No matter the level of precautions put in place, banks can still become victim to cyberattacks. There are processes that should be followed if this is to occur:
• Alerting customers – Customers should be informed of breaches as soon as possible if their personal data has been compromised, whether large-scale or not. However, it must be done in a way that does not trigger mass panic. Many institutions have processes in place to ensure this happens.

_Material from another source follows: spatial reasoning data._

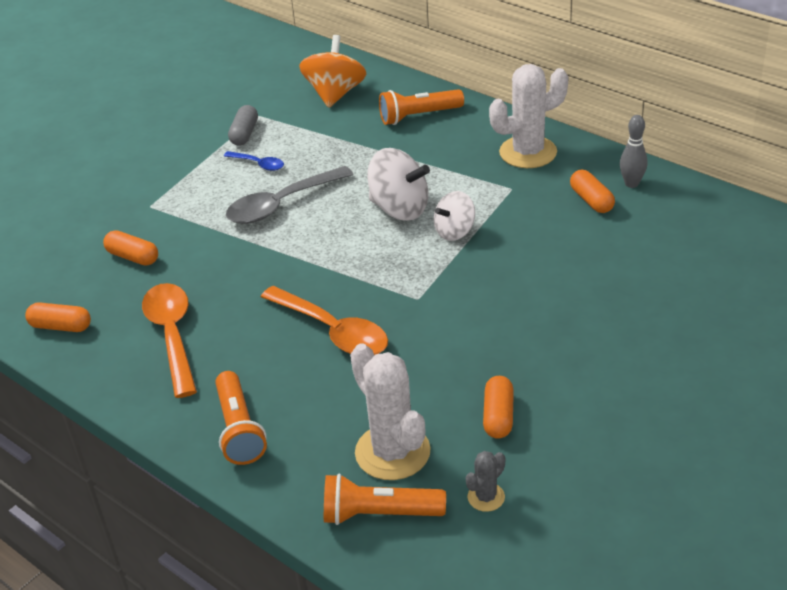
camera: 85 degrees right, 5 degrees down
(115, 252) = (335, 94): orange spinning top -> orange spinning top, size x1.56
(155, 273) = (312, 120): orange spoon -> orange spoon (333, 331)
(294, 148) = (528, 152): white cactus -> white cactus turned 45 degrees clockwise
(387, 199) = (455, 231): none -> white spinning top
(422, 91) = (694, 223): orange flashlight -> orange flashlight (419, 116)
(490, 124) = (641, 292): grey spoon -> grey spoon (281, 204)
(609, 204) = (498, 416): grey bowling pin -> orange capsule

• Alerting the ICO – There are certain incidents that need to be reported to the ICO such as, personal data breaches. Incidents should be logged promptly, and no later than 72 hours after the breach. Failing to comply with the new GDPR reporting requirements can see business facing fines of up to €10 million, or 2% of annual global turnover, whichever is highest.
• Early action – Junior staff are often the first port of call for customers who have been tricked by fraudsters. Training is vital for situations such as these, as it allows the next steps to be taken correctly and quickly, increasing the chance that stolen funds can be returned.
Cyberattacks alone can damage the reputation of a bank, but the management of a breach can make or break them. Reputation and trust are what banks rely on to gain and keep customers, so the correct response is important for the continued success of the institution.